Wednesday, December 26, 2012

Candy Cane Chocolate Covered Marshmallows

Today is National Candy Cane Day, so I thought I'd make something a little different. It actually would have been easier to just dip Candy Canes in Chocolate, great for stirring in coffee or hot chocolate) or make some Candy Cane Fudge, but since I like food on a stick, I thought I'd make Candy Cane Chocolate Covered Marshmallows--the stick, of course, is a candy cane. I've made Smores on a Stick, and they turned out great, so I essentially did the same thing substituting a small candy cane for the plain stick and using crushed candy cane pieces for the graham cracker crumbs. These, didn't turn out very pretty, but they're incredibly tasty! Oh well, I learned a few things.. trial and error.

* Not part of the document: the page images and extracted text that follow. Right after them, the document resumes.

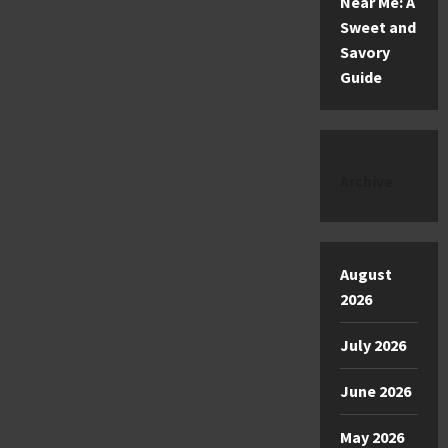
Near Me: A
Sweet and
Savory
Guide
Archive
August
2026
July 2026
June 2026
May 2026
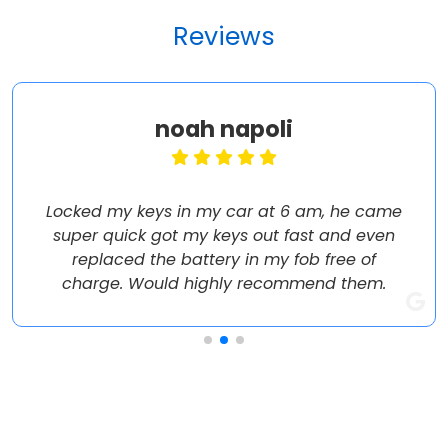
Reviews
noah napoli
Locked my keys in my car at 6 am, he came
super quick got my keys out fast and even
replaced the battery in my fob free of
charge. Would highly recommend them.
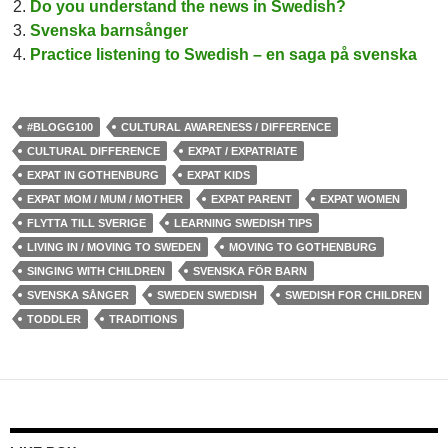
Do you understand the news in Swedish?
Svenska barnsånger
Practice listening to Swedish – en saga på svenska
#BLOGG100
CULTURAL AWARENESS / DIFFERENCE
CULTURAL DIFFERENCE
EXPAT / EXPATRIATE
EXPAT IN GOTHENBURG
EXPAT KIDS
EXPAT MOM / MUM / MOTHER
EXPAT PARENT
EXPAT WOMEN
FLYTTA TILL SVERIGE
LEARNING SWEDISH TIPS
LIVING IN / MOVING TO SWEDEN
MOVING TO GOTHENBURG
SINGING WITH CHILDREN
SVENSKA FÖR BARN
SVENSKA SÅNGER
SWEDEN SWEDISH
SWEDISH FOR CHILDREN
TODDLER
TRADITIONS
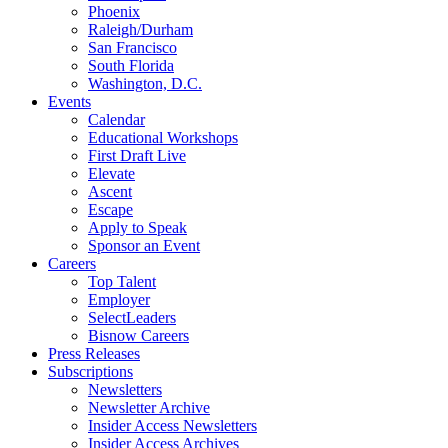
Phoenix
Raleigh/Durham
San Francisco
South Florida
Washington, D.C.
Events
Calendar
Educational Workshops
First Draft Live
Elevate
Ascent
Escape
Apply to Speak
Sponsor an Event
Careers
Top Talent
Employer
SelectLeaders
Bisnow Careers
Press Releases
Subscriptions
Newsletters
Newsletter Archive
Insider Access Newsletters
Insider Access Archives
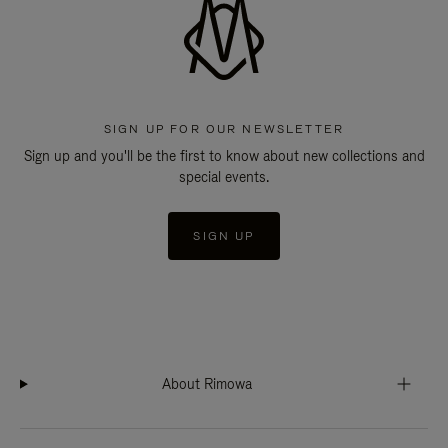
SIGN UP FOR OUR NEWSLETTER
Sign up and you'll be the first to know about new collections and
special events.
SIGN UP
About Rimowa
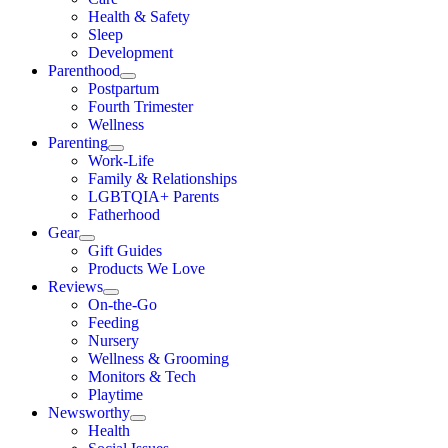
Health & Safety
Sleep
Development
Parenthood
Postpartum
Fourth Trimester
Wellness
Parenting
Work-Life
Family & Relationships
LGBTQIA+ Parents
Fatherhood
Gear
Gift Guides
Products We Love
Reviews
On-the-Go
Feeding
Nursery
Wellness & Grooming
Monitors & Tech
Playtime
Newsworthy
Health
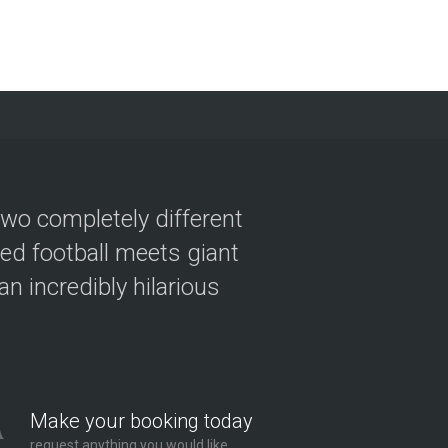
two completely different
ved football meets giant
n incredibly hilarious
Make your booking today
request anything you would like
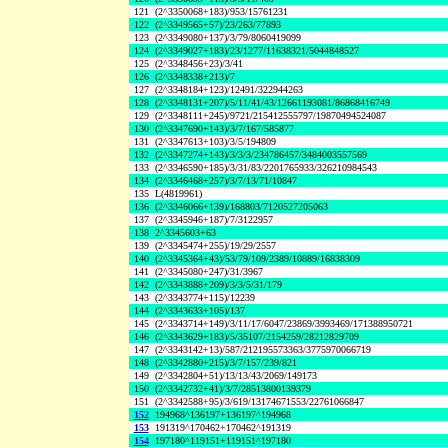
121
(2^3350068+183)/953/15761231
122
(2^3349565+57)/23/263/77893
123
(2^3349080+137)/3/79/8060419099
124
(2^3349027+183)/23/1277/11638321/5044848527
125
(2^3348456+23)/3/41
126
(2^3348338+213)/7
127
(2^3348184+123)/12491/322944263
128
(2^3348131+207)/5/11/41/43/12661193081/86868416749
129
(2^3348111+245)/9721/215412555797/19870494524087
130
(2^3347690+143)/3/7/167/585877
131
(2^3347613+103)/3/5/194809
132
(2^3347274+143)/3/3/3/234786457/3484003557569
133
(2^3346590+185)/3/31/83/2201765933/326210984543
134
(2^3346468+257)/3/7/13/71/10847
135
L(4819961)
136
(2^3346066+139)/168803/7120527205063
137
(2^3345946+187)/7/3122957
138
2^3345603+63
139
(2^3345474+255)/19/29/2557
140
(2^3345364+43)/53/79/109/2389/10889/16838309
141
(2^3345080+247)/31/3967
142
(2^3343888+209)/3/3/5/31/179
143
(2^3343774+115)/12239
144
(2^3343633+105)/137
145
(2^3343714+149)/3/11/17/6047/23869/3993469/171388950721
146
(2^3343629+183)/5/35107/2154259/28212829709
147
(2^3343142+13)/587/212195573363/3775970066719
148
(2^3342880+215)/3/7/157/239/821
149
(2^3342804+51)/13/13/43/2069/149173
150
(2^3342732+41)/3/7/28513800139379
151
(2^3342588+95)/3/619/13174671553/22761066847
152
194968^136197+136197^194968
153
191319^170462+170462^191319
154
197180^119151+119151^197180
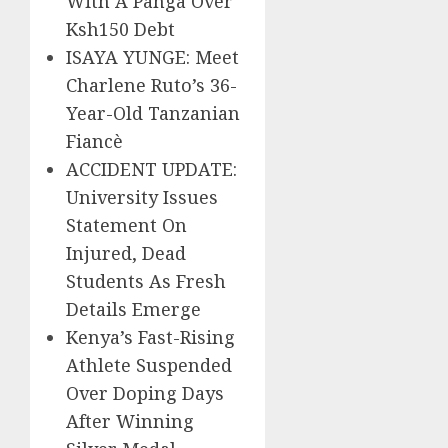
With A Panga Over
Ksh150 Debt
ISAYA YUNGE: Meet
Charlene Ruto’s 36-
Year-Old Tanzanian
Fiancè
ACCIDENT UPDATE:
University Issues
Statement On
Injured, Dead
Students As Fresh
Details Emerge
Kenya’s Fast-Rising
Athlete Suspended
Over Doping Days
After Winning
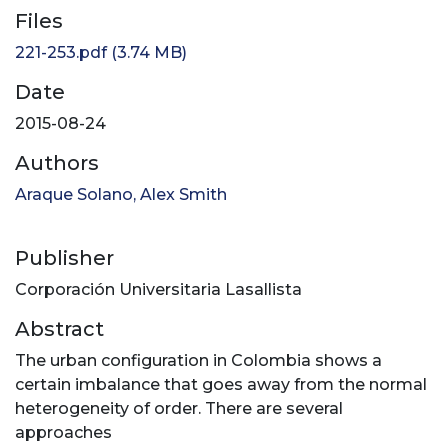
Files
221-253.pdf
(3.74 MB)
Date
2015-08-24
Authors
Araque Solano, Alex Smith
Publisher
Corporación Universitaria Lasallista
Abstract
The urban configuration in Colombia shows a
certain imbalance that goes away from the normal
heterogeneity of order. There are several
approaches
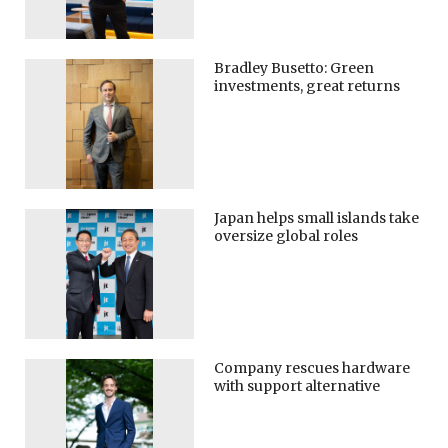
Bradley Busetto: Green
investments, great returns
Japan helps small islands take
oversize global roles
Company rescues hardware
with support alternative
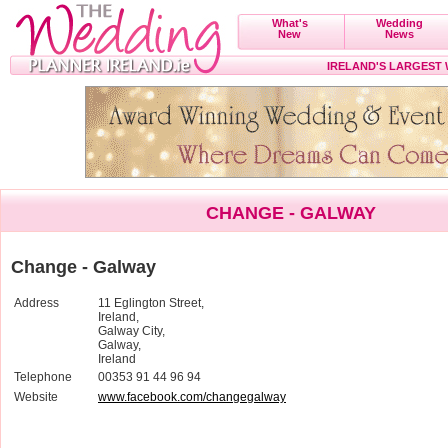
What's
Wedding
New
News
IRELAND'S LARGEST
CHANGE - GALWAY
Change - Galway
Address
11 Eglington Street,
Ireland,
Galway City,
Galway,
Ireland
Telephone
00353 91 44 96 94
Website
www.facebook.com/changegalway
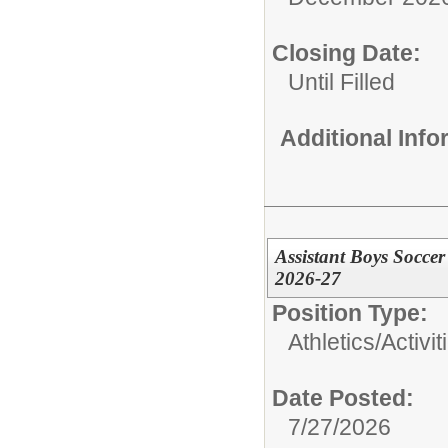
Closing Date:
Until Filled
Additional Inf
Assistant Boys Socce
2026-27
Position Type:
Athletics/Activit
Date Posted:
7/27/2026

CANDY CANE CHOCOLATE COVERED MARSHMALLOWS

Directions
Melt good quality dark chocolate in a saucepan on top of another saucepan with simmering water.
Crush candy canes.. Here's the rub.. I should have left the candy cane pieces chunkier.. I kind of pulverized them.
Put a small curled candy cane in center of marshmallow.
Holding candy cane, dip marshmallow in melted chocolate.
Immediately swirl the marshmallow in crushed candy cane bits (or spoon candy cane bits over chocolate).
Put finished Candy Cane Chocolate Marshmallow on parchment lined cookie sheet. I recommend putting them flat with the candy cane straight up. I didn't do that, and as you can see, they were wobbly.
Repeat.
When you've dipped them all, put them in the refrigerator to firm up.


History of the Candy Cane from About.com:   

During the 17th century, Europeans adopted Christmas trees as part of Christmas celebrations, and they often made cookies and sugar stick candy as decorations. The first historical reference to the familiar cane shape goes back to 1670, when the choirmaster at the Cologne Cathedral in Germany, bent the sugar sticks into canes to represent a shepherd's staff. The all white candy canes were given out to children during the nativity services. This tradition of handing out candy canes during Christmas services spread throughout Europe and later to America.

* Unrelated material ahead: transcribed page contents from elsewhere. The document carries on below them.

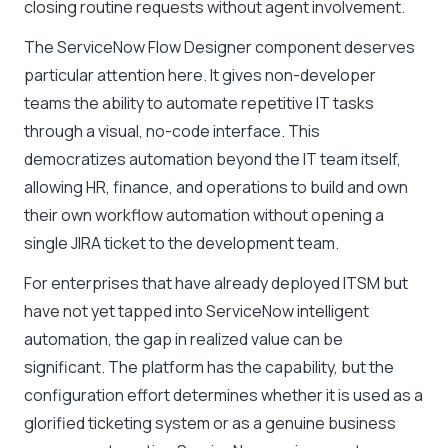
closing routine requests without agent involvement.
The ServiceNow Flow Designer component deserves
particular attention here. It gives non-developer
teams the ability to automate repetitive IT tasks
through a visual, no-code interface. This
democratizes automation beyond the IT team itself,
allowing HR, finance, and operations to build and own
their own workflow automation without opening a
single JIRA ticket to the development team.
For enterprises that have already deployed ITSM but
have not yet tapped into ServiceNow intelligent
automation, the gap in realized value can be
significant. The platform has the capability, but the
configuration effort determines whether it is used as a
glorified ticketing system or as a genuine business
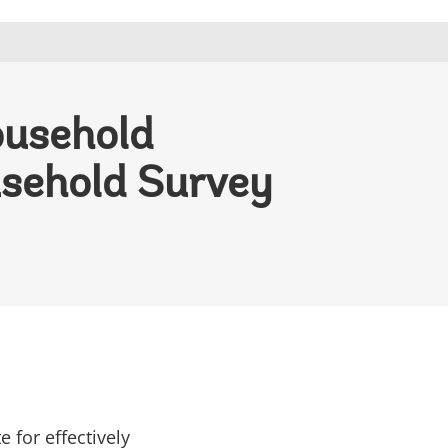
ousehold
usehold Survey
for effectively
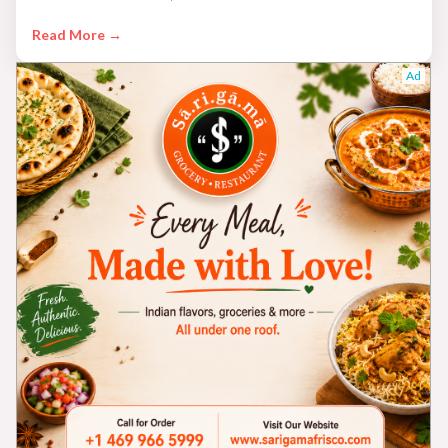
Read More →
Ad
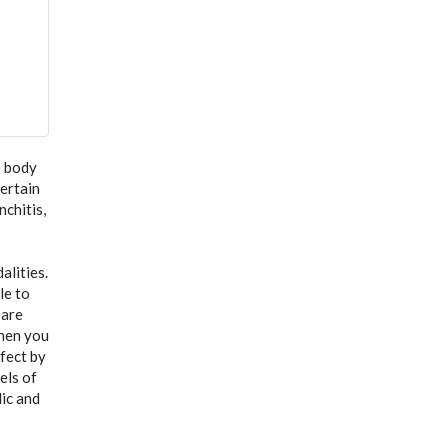
e body
certain
nchitis,
lities.
le to
 are
when you
ffect by
els of
lic and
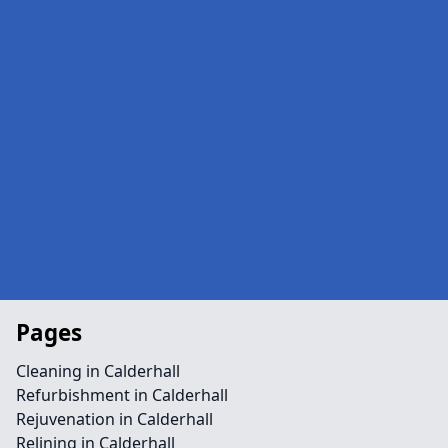
Pages
Cleaning in Calderhall
Refurbishment in Calderhall
Rejuvenation in Calderhall
Relining in Calderhall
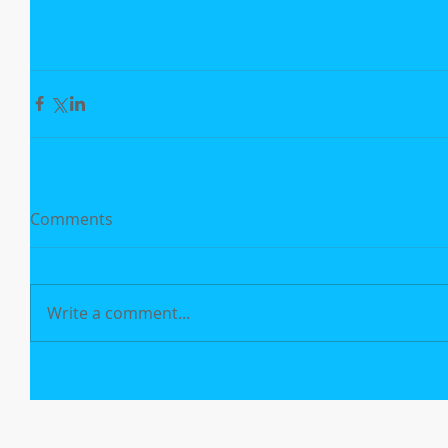
Comments
Write a comment...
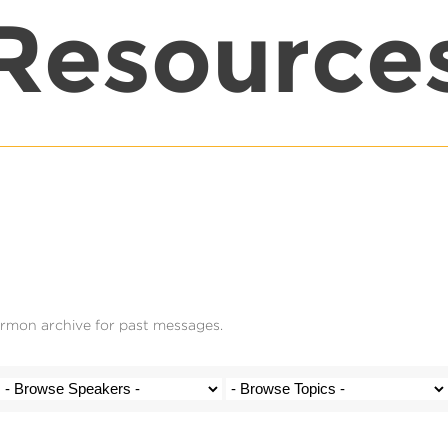
Resource
ermon archive for past messages.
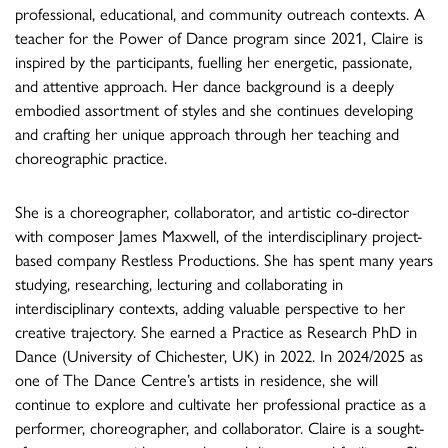
professional, educational, and community outreach contexts. A
teacher for the Power of Dance program since 2021, Claire is
inspired by the participants, fuelling her energetic, passionate,
and attentive approach. Her dance background is a deeply
embodied assortment of styles and she continues developing
and crafting her unique approach through her teaching and
choreographic practice.
She is a choreographer, collaborator, and artistic co-director
with composer James Maxwell, of the interdisciplinary project-
based company Restless Productions. She has spent many years
studying, researching, lecturing and collaborating in
interdisciplinary contexts, adding valuable perspective to her
creative trajectory. She earned a Practice as Research PhD in
Dance (University of Chichester, UK) in 2022. In 2024/2025 as
one of The Dance Centre’s artists in residence, she will
continue to explore and cultivate her professional practice as a
performer, choreographer, and collaborator. Claire is a sought-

The first historical reference to the candy cane being in America goes back to 1847, when German immigrant August Imgard decorated the Christmas tree in his Wooster, Ohio home with candy canes.

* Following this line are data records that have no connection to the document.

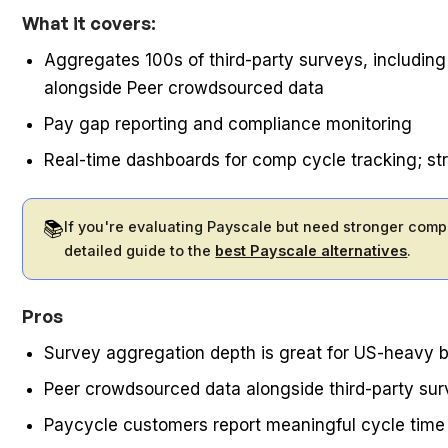
What it covers:
Aggregates 100s of third-party surveys, includin
alongside Peer crowdsourced data
Pay gap reporting and compliance monitoring
Real-time dashboards for comp cycle tracking; s
📚
If you're evaluating Payscale but need stronger comp
detailed guide to the
best Payscale alternatives
.
Pros
Survey aggregation depth is great for US-heavy
Peer crowdsourced data alongside third-party surv
Paycycle customers report meaningful cycle time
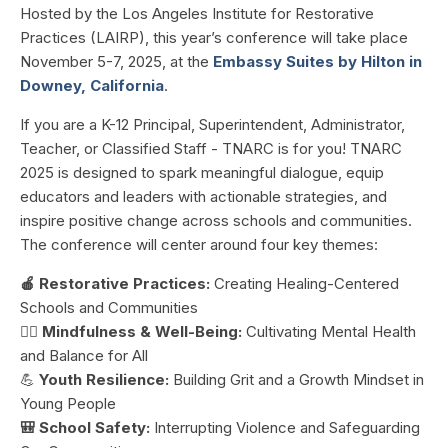
Hosted by the Los Angeles Institute for Restorative
Practices (LAIRP), this year’s conference will take place
November 5-7, 2025, at the
Embassy Suites by Hilton in
Downey, California
.
If you are a
K-12 Principal, Superintendent, Administrator,
Teacher, or Classified Staff - TNARC is for you!
TNARC
2025 is designed to spark meaningful dialogue, equip
educators and leaders with actionable strategies, and
inspire positive change across schools and communities.
The conference will center around four key themes:
🍎 Restorative Practices:
Creating Healing-Centered
Schools and Communities
🧘‍♂️
Mindfulness & Well-Being:
Cultivating Mental Health
and Balance for All
💪
Youth Resilience:
Building Grit and a Growth Mindset in
Young People
🎒 School Safety:
Interrupting Violence and Safeguarding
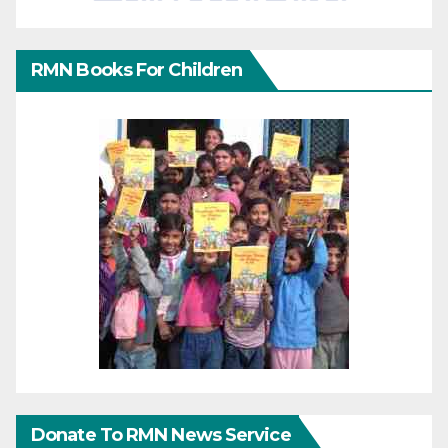
RMN Books For Children
Donate To RMN News Service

About fifty years later the first red-and-white striped candy canes appeared. No one knows who exactly invented the stripes, but Christmas cards prior to the year 1900 showed only all white candy canes. Christmas cards after 1900 showed illustrations of striped candy canes. Around the same time, candy-makers added peppermint and wintergreen flavors to their candy canes and those flavors then became the traditional favorites.

1 comment:

What's Baking?? said...

Not only do they look good but cute too!